Não creio tratar-se de uma questão de dever ou poder. Como sempre aconteceu, os filhos mostram-nos aquilo que querem, como e quando querem. Antes do Facebook e dos telemóveis os jovens também não contavam tudo, não era?
Acredito que a monitorização, numa fase inicial, pode ser importante, num sentido pedagógico, de acompanhamento para que seja ele, o nosso filho, a perceber como funciona esta ou qualquer outra rede, e poder fazer as suas escolhas de forma informada. Na verdade, eles, os mais novos, sabem melhor do que muitos de nós quais as características da rede e, muitas vezes, colocam-se próximo do perigo, conscientes do que estão a fazer. São menos ingénuos do que pensamos. Contudo, há uma outra discussão que deve ser feita e que tem a ver com a idade a partir da qual um filho pode ter um perfil num site de rede social. Quando falamos em filhos, falamos de que idades? Há uma diferença muito grande na compreensão, informação e capacidade de auto-gestão de um pré-adolescente, um adolescente ou um jovem adulto. E cabem todos na categoria de “nossos filhos”. Não concordo que crianças menores de 12 anos tenham conta no Facebook. A terem, para poderem jogar ou interagir com um grupo de amigos, deve haver monitorização constante por parte dos pais, activando todos os elementos de privacidade e segurança que o Facebook dispõe. Mas, para isso, os pais têm de saber utilizá-lo convenientemente, de ter ultrapassado a fase de encantamento e ingenuidade que nos acontece a todos quando contactamos com um site desta natureza.
10. Temos de pensar que os nossos empregadores, colegas, chefes, também estão no Facebook, no Twitter… Isso obriga-nos a repensar o que publicamos ou devemos simplesmente acreditar que as redes são livres?
A minha experiência diz-me que as redes são aparentemente livres e que devemos pensar antes de abrir a boca.
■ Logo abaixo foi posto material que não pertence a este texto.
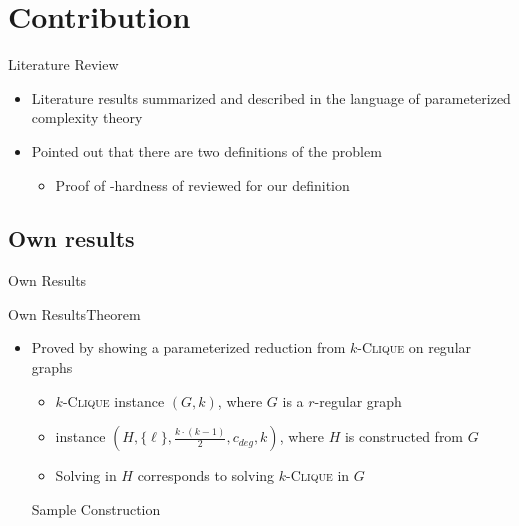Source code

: \section{Contribution}

\begin{frame}{Literature Review}
    \begin{itemize}
        \item Literature results summarized and described in the language of parameterized complexity theory
        \item Pointed out that there are two definitions of the problem
        \begin{itemize}
            \item Proof of \NP-hardness of \HLdeg reviewed for our definition 
        \end{itemize}
    \end{itemize}
\end{frame}

\subsection
{Own results}

\begin{frame}{Own Results}
    
\end{frame}

\begin{frame}{Own Results}{Theorem}
    \begin{center}
    \end{center}
    \begin{center}
    \end{center}

    \begin{itemize}
        \item Proved by showing a parameterized reduction from $k$-\textsc{Clique} on regular graphs
        \begin{itemize}
            \item $k$-\textsc{Clique} instance $(G, k)$, where $G$ is a $r$-regular graph
            \item \HL instance $(H, \{\ell\}, \frac{k\cdot(k-1)}{2}, c_{deg}, k)$, where $H$ is constructed from $G$
            \item Solving \HL in $H$ corresponds to solving $k$-\textsc{Clique} in $G$
        \end{itemize}

\begin{frame}{Sample Construction}
    
\end{frame}
    \end{itemize}
\end{frame}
Sempre foi assim, porque razão não devemos pensar antes de publicar? Normalmente, um post não tem uma abrangência extensiva. Contudo, se o tema for controverso, a interacção aumenta, aumentando a sua exposição. E percebemos que há pessoas que estão a comentar ou partilhar das quais nem nos lembrávamos. Quanto maior o número de amigos, maior a probabilidade de exposição. Quanto maior o descuido na publicação, não escolhendo “quem pode ver o post” maior a possibilidade deste ser visto por alguém que não deveria ter conhecimento do seu conteúdo. Já acontecia com as mensagens de correio electrónico. O “responder a todos” ou “remeter” sem apagarmos as mensagens anteriores. Novamente, voltamos à questão do bom senso, de pensar antes de agir, do tempo da reflexão, que não corresponde ao tempo de carregar num botão para partilhar…
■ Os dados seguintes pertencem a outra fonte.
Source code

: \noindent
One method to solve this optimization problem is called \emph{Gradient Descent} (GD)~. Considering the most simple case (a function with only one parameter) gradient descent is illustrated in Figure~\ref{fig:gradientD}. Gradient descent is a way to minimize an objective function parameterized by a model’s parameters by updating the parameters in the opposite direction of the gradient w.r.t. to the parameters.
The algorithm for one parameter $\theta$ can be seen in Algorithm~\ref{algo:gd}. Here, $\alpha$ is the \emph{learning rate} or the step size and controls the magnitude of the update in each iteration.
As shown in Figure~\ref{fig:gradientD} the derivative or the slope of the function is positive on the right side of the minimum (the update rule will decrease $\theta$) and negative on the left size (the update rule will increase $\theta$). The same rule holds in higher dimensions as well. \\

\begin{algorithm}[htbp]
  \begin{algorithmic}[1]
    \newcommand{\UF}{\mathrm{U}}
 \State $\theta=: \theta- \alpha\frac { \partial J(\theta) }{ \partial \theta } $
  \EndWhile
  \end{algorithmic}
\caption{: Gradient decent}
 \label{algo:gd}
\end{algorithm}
Paula Cordeiro é também autora do livro “Impressão Digital”
Organizado em quatro grandes áreas, assume-se como uma compilação semi-intemporal sobre a comunicação social, bem como o peso e a influência das plataformas digitais na vida quotidiana dos indivíduos e das marcas. A sua sequência corresponde a uma lógica que evolui com o tempo, as mudanças que fomos vivendo e as preocupações da autora. Centrado na relação da comunicação social com as pessoas e das marcas com os consumidores, os artigos reflectem também a importância que o digital assumiu nas nossas vidas, bem como a aparente inadaptação das marcas e da comunicação social a este paradigma comunicacional que coloca o indivíduo com o seu smartphone no centro da conversação. Sem se assumir como um conjunto de textos científicos, deixa, contudo, pistas sobre o contexto teórico em que as ciências da comunicação e os estudos na área do marketing e branding se movimentam, reflectindo as principais tendências e abordagens nestes domínios.